Instruction » Edit the data below by replacing each "common name" with "vernacular name". Leave everything else the same.

Excerpted records »
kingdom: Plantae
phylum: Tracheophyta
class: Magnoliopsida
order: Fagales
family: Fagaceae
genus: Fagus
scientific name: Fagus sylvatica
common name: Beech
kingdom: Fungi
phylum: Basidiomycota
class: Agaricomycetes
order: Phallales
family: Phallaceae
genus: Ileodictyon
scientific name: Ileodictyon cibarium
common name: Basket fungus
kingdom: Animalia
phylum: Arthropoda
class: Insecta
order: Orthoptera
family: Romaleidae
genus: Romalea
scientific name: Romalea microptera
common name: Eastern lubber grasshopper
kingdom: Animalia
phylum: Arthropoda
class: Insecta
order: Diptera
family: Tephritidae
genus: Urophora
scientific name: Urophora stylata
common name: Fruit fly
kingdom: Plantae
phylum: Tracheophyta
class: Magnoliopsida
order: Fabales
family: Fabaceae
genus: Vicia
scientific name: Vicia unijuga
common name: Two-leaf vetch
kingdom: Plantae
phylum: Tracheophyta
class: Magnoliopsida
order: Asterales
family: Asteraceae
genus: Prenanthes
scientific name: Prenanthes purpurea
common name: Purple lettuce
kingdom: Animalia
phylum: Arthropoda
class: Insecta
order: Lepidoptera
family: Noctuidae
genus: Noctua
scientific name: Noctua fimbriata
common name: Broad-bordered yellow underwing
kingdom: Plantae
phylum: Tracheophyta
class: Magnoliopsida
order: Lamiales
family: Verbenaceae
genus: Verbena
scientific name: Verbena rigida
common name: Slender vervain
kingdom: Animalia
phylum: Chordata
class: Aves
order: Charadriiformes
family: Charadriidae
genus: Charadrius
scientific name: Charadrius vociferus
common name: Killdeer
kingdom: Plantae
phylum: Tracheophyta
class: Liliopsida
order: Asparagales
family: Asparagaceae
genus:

Solution to this exercise »
kingdom: Plantae
phylum: Tracheophyta
class: Magnoliopsida
order: Fagales
family: Fagaceae
genus: Fagus
scientific name: Fagus sylvatica
vernacular name: Beech
kingdom: Fungi
phylum: Basidiomycota
class: Agaricomycetes
order: Phallales
family: Phallaceae
genus: Ileodictyon
scientific name: Ileodictyon cibarium
vernacular name: Basket fungus
kingdom: Animalia
phylum: Arthropoda
class: Insecta
order: Orthoptera
family: Romaleidae
genus: Romalea
scientific name: Romalea microptera
vernacular name: Eastern lubber grasshopper
kingdom: Animalia
phylum: Arthropoda
class: Insecta
order: Diptera
family: Tephritidae
genus: Urophora
scientific name: Urophora stylata
vernacular name: Fruit fly
kingdom: Plantae
phylum: Tracheophyta
class: Magnoliopsida
order: Fabales
family: Fabaceae
genus: Vicia
scientific name: Vicia unijuga
vernacular name: Two-leaf vetch
kingdom: Plantae
phylum: Tracheophyta
class: Magnoliopsida
order: Asterales
family: Asteraceae
genus: Prenanthes
scientific name: Prenanthes purpurea
vernacular name: Purple lettuce
kingdom: Animalia
phylum: Arthropoda
class: Insecta
order: Lepidoptera
family: Noctuidae
genus: Noctua
scientific name: Noctua fimbriata
vernacular name: Broad-bordered yellow underwing
kingdom: Plantae
phylum: Tracheophyta
class: Magnoliopsida
order: Lamiales
family: Verbenaceae
genus: Verbena
scientific name: Verbena rigida
vernacular name: Slender vervain
kingdom: Animalia
phylum: Chordata
class: Aves
order: Charadriiformes
family: Charadriidae
genus: Charadrius
scientific name: Charadrius vociferus
vernacular name: Killdeer
kingdom: Plantae
phylum: Tracheophyta
class: Liliopsida
order: Asparagales
family: Asparagaceae
genus:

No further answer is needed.